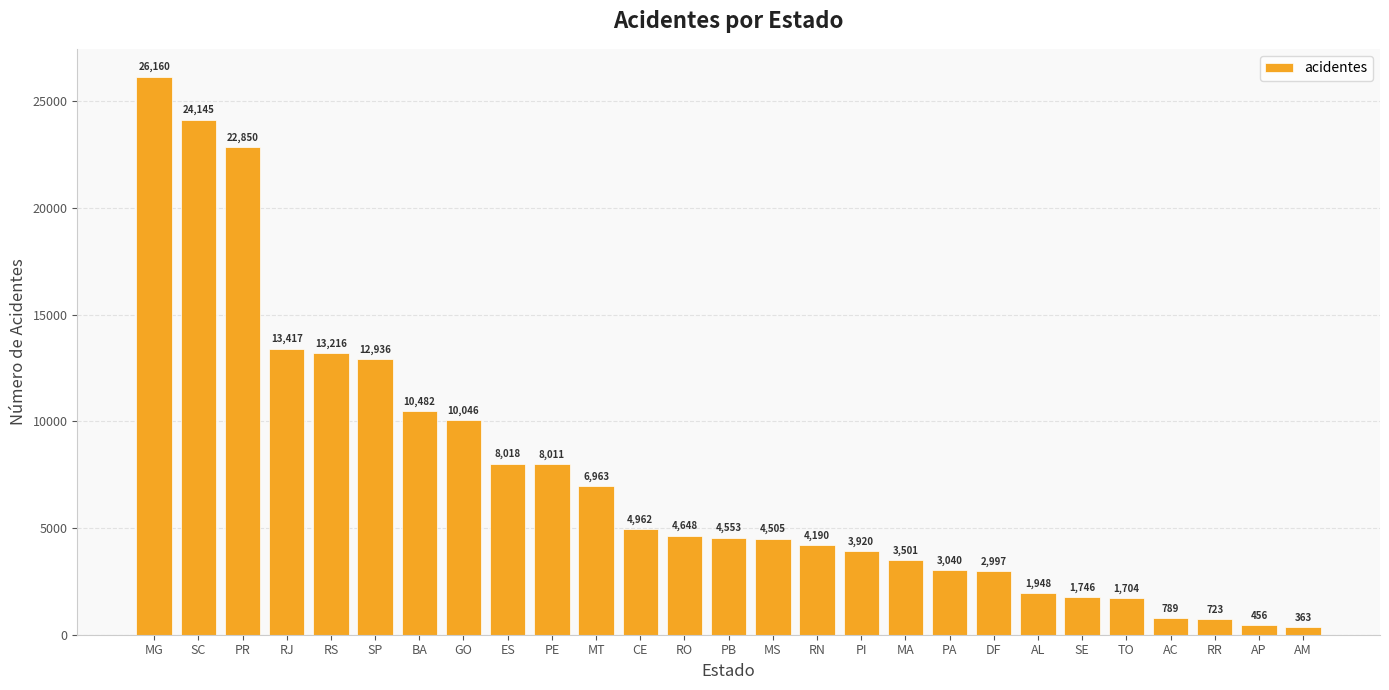

What is the label of the 21st bar from the right?

BA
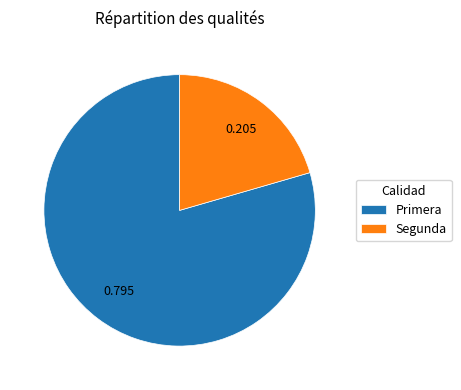

Which has a higher value, Segunda or Primera?

Primera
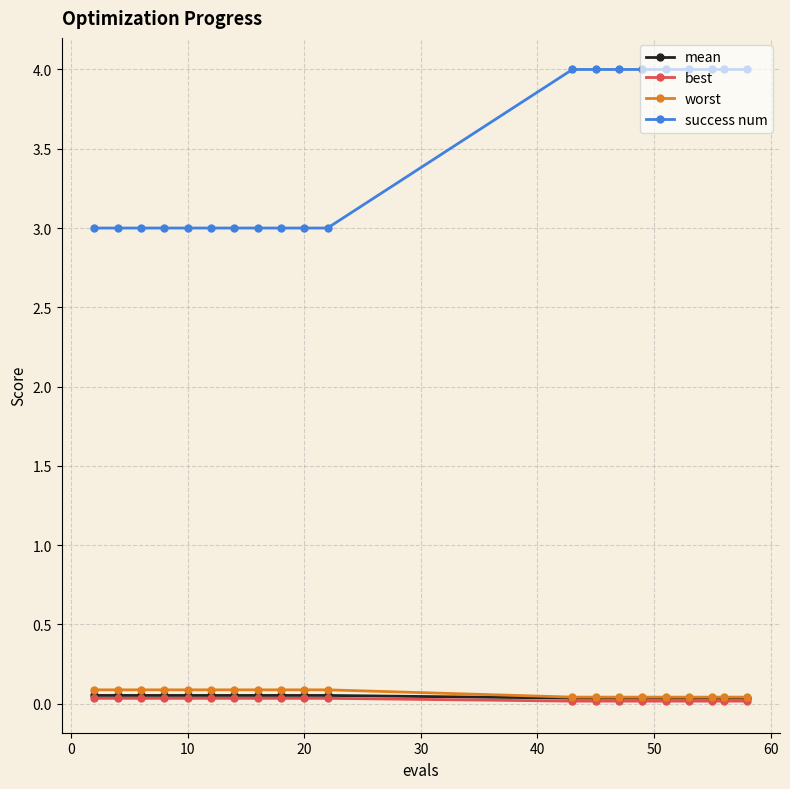

What is the greatest value displayed?

4.0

┄┄┄┄┄┄┄┄┄┄┄┄┄┄┄┄┄┄┄┄

What to work on> Reproduce all of the rows above, substituting "figure" for each occurrence of "value" and keeping everything else unchanged. Omit the pictures.

Exercise response>
What is the label of the 21st bar from the right?

BA

Which has a higher figure, Segunda or Primera?

Primera

What is the greatest figure displayed?

4.0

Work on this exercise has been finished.